## [Exercise]
The records must be duplicated exactly, with every picture left out.

────────────────────

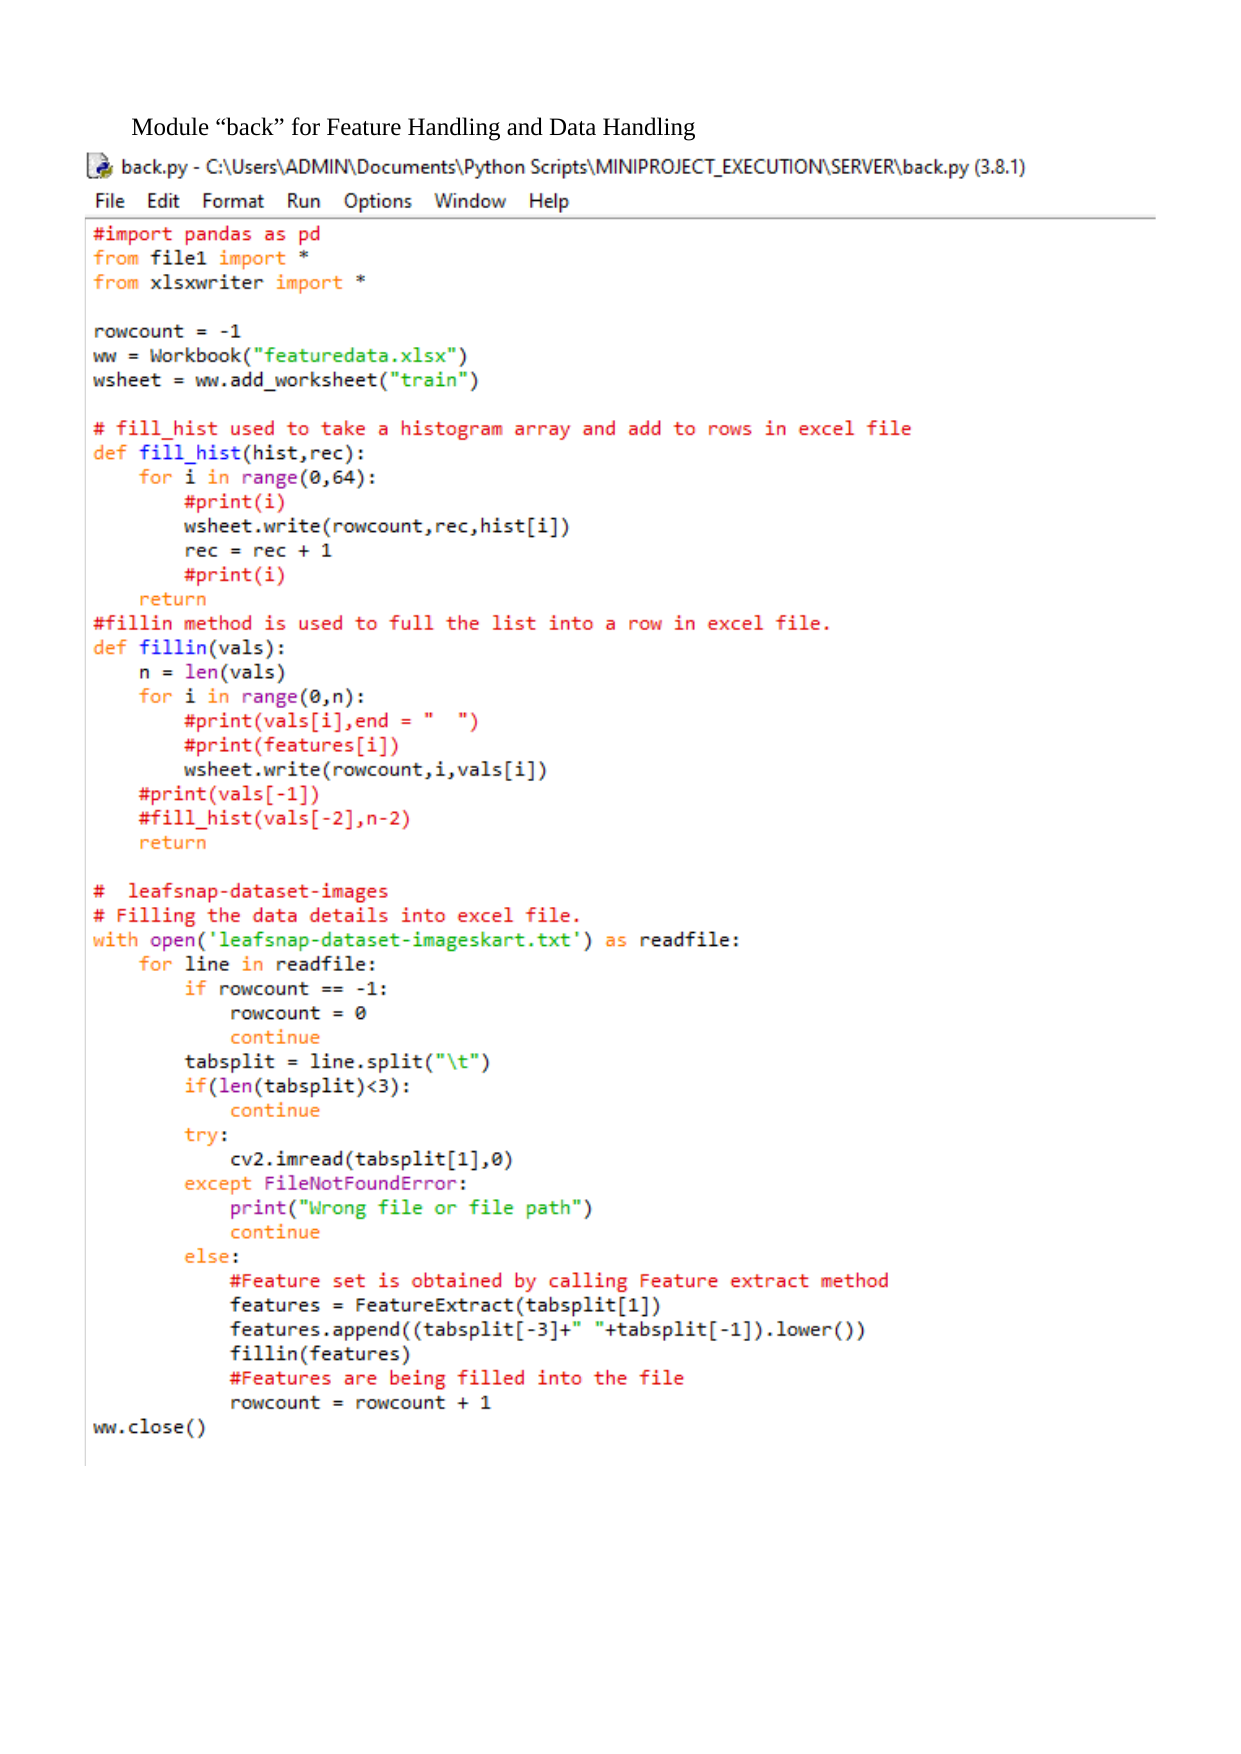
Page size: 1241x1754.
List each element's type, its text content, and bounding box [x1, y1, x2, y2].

text Module “back” for Feature Handling and Data Handling [131, 112, 1081, 141]
picture [84, 148, 1156, 1466]
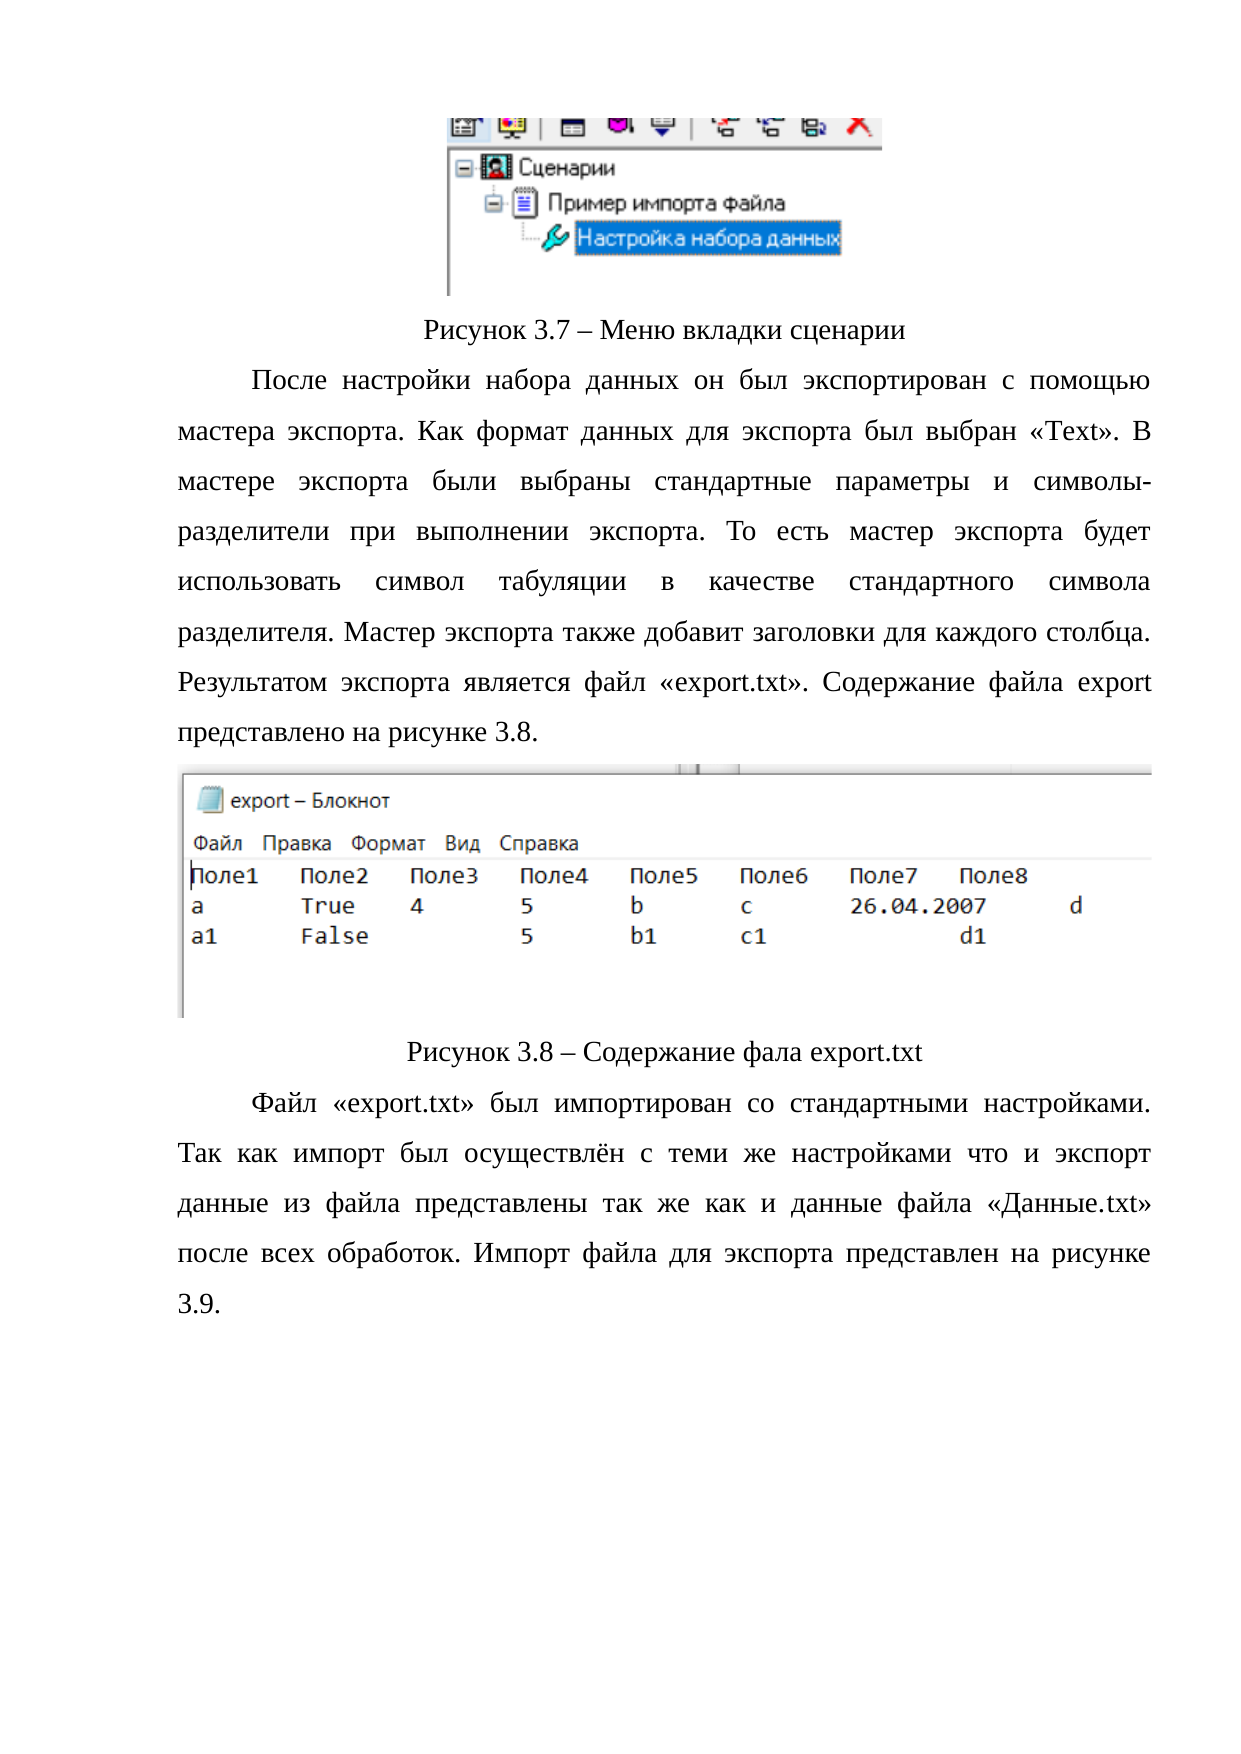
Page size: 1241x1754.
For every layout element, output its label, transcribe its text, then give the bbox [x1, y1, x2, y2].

picture [177, 764, 1152, 1018]
text Файл «export.txt» был импортирован со стандартными настройками. Так как импорт был осуществлён с теми же настройками что и экспорт данные из файла представлены так же как и данные файла «Данные.txt» после всех обработок. Импорт файла для экспорта представлен на рисунке 3.9. [177, 1085, 1152, 1319]
text Рисунок 3.7 – Меню вкладки сценарии [177, 312, 1152, 346]
text После настройки набора данных он был экспортирован с помощью мастера экспорта. Как формат данных для экспорта был выбран «Text». В мастере экспорта были выбраны стандартные параметры и символы-разделители при выполнении экспорта. То есть мастер экспорта будет использовать символ табуляции в качестве стандартного символа разделителя. Мастер экспорта также добавит заголовки для каждого столбца. Результатом экспорта является файл «export.txt». Содержание файла export представлено на рисунке 3.8. [177, 362, 1152, 748]
text Рисунок 3.8 – Содержание фала export.txt [177, 1034, 1152, 1068]
picture [446, 118, 883, 296]
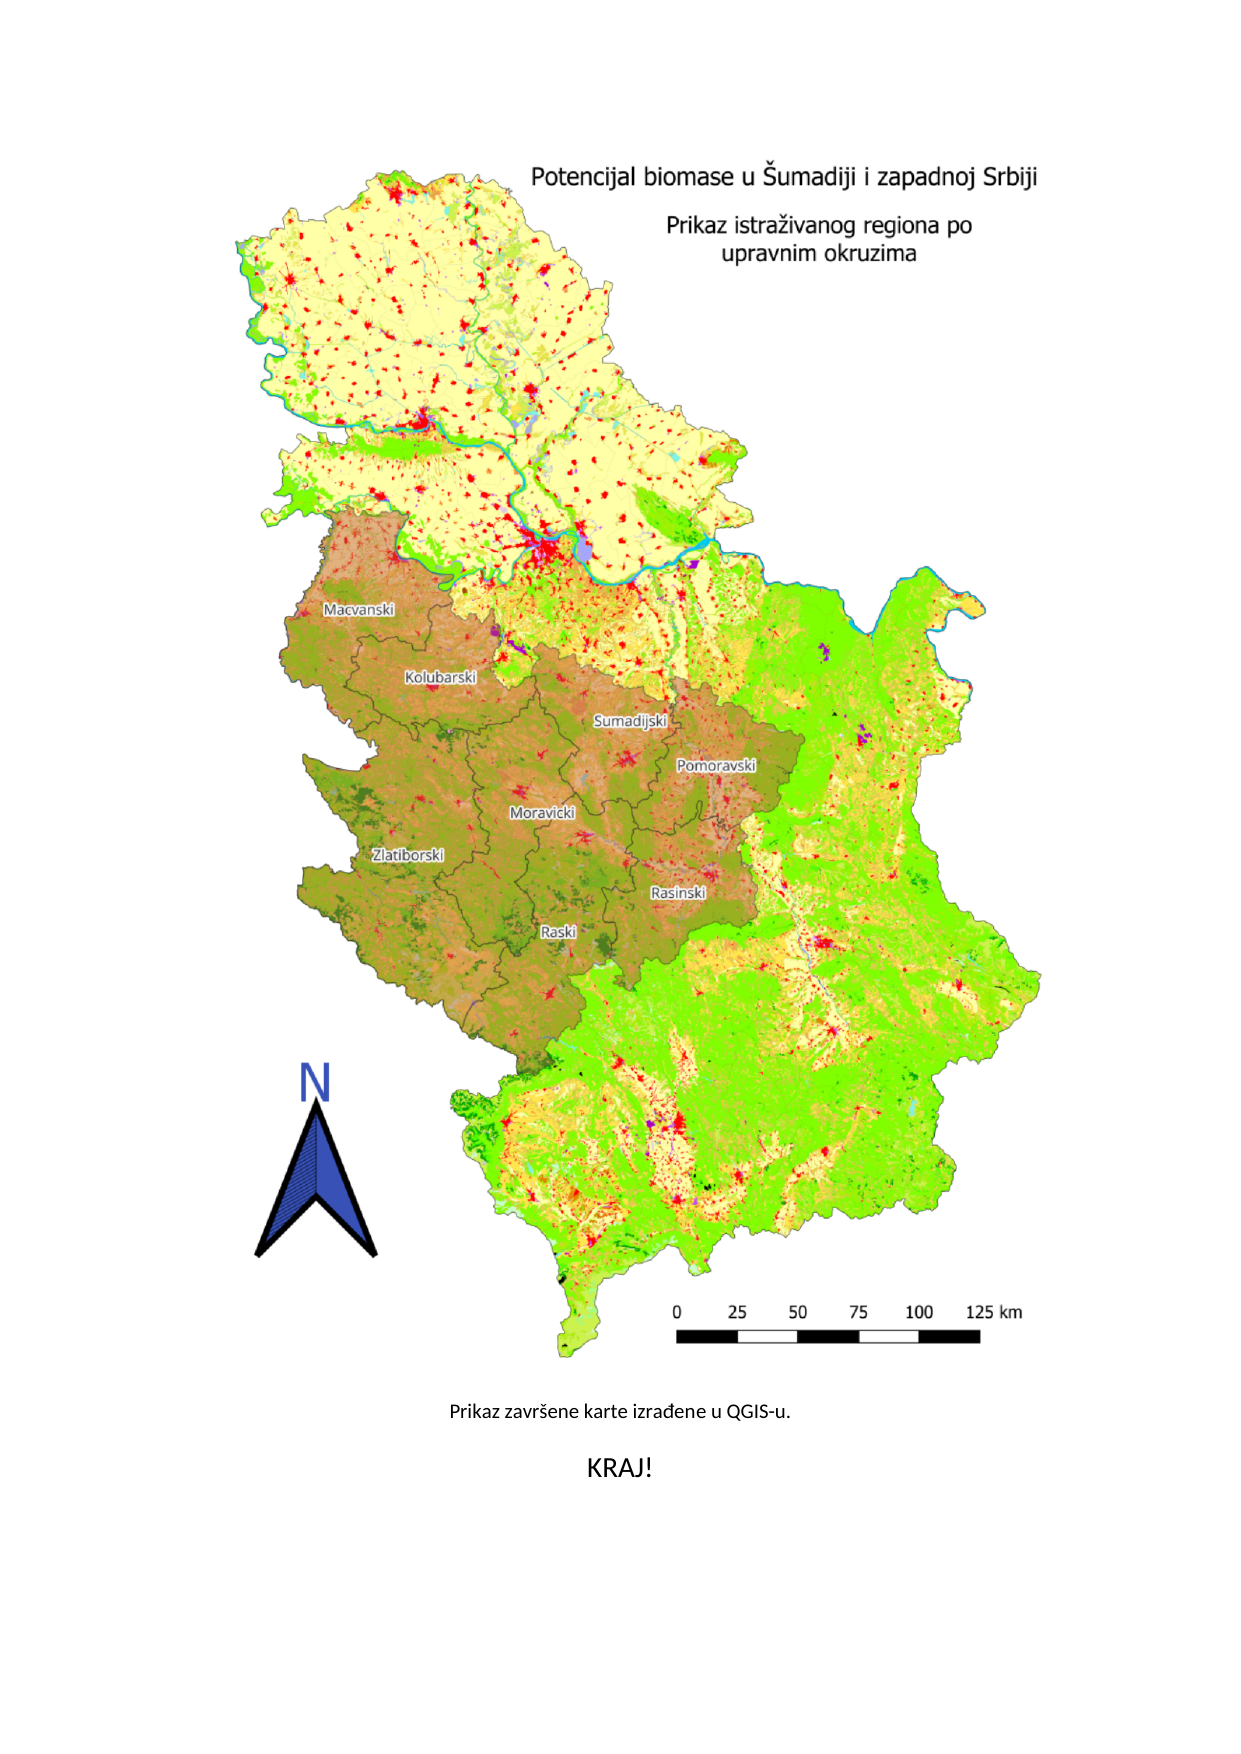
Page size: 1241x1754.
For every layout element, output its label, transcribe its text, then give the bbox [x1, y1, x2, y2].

────────────────────

## [Exercise result]
Page size: 1241x1754.
List each element's type, its text content, and bounding box [x1, y1, x2, y2].

text Module “back” for Feature Handling and Data Handling [131, 112, 1081, 141]
picture [84, 148, 1156, 1466]
Page size: 1241x1754.
For every layout element, output its label, transcribe its text, then give the bbox [x1, y1, x2, y2].

picture [177, 764, 1152, 1018]
text Файл «export.txt» был импортирован со стандартными настройками. Так как импорт был осуществлён с теми же настройками что и экспорт данные из файла представлены так же как и данные файла «Данные.txt» после всех обработок. Импорт файла для экспорта представлен на рисунке 3.9. [177, 1085, 1152, 1319]
text Рисунок 3.7 – Меню вкладки сценарии [177, 312, 1152, 346]
text После настройки набора данных он был экспортирован с помощью мастера экспорта. Как формат данных для экспорта был выбран «Text». В мастере экспорта были выбраны стандартные параметры и символы-разделители при выполнении экспорта. То есть мастер экспорта будет использовать символ табуляции в качестве стандартного символа разделителя. Мастер экспорта также добавит заголовки для каждого столбца. Результатом экспорта является файл «export.txt». Содержание файла export представлено на рисунке 3.8. [177, 362, 1152, 748]
text Рисунок 3.8 – Содержание фала export.txt [177, 1034, 1152, 1068]
picture [446, 118, 883, 296]
Page size: 1241x1754.
For every layout element, output its label, transcribe its text, then give the bbox [x1, y1, x2, y2].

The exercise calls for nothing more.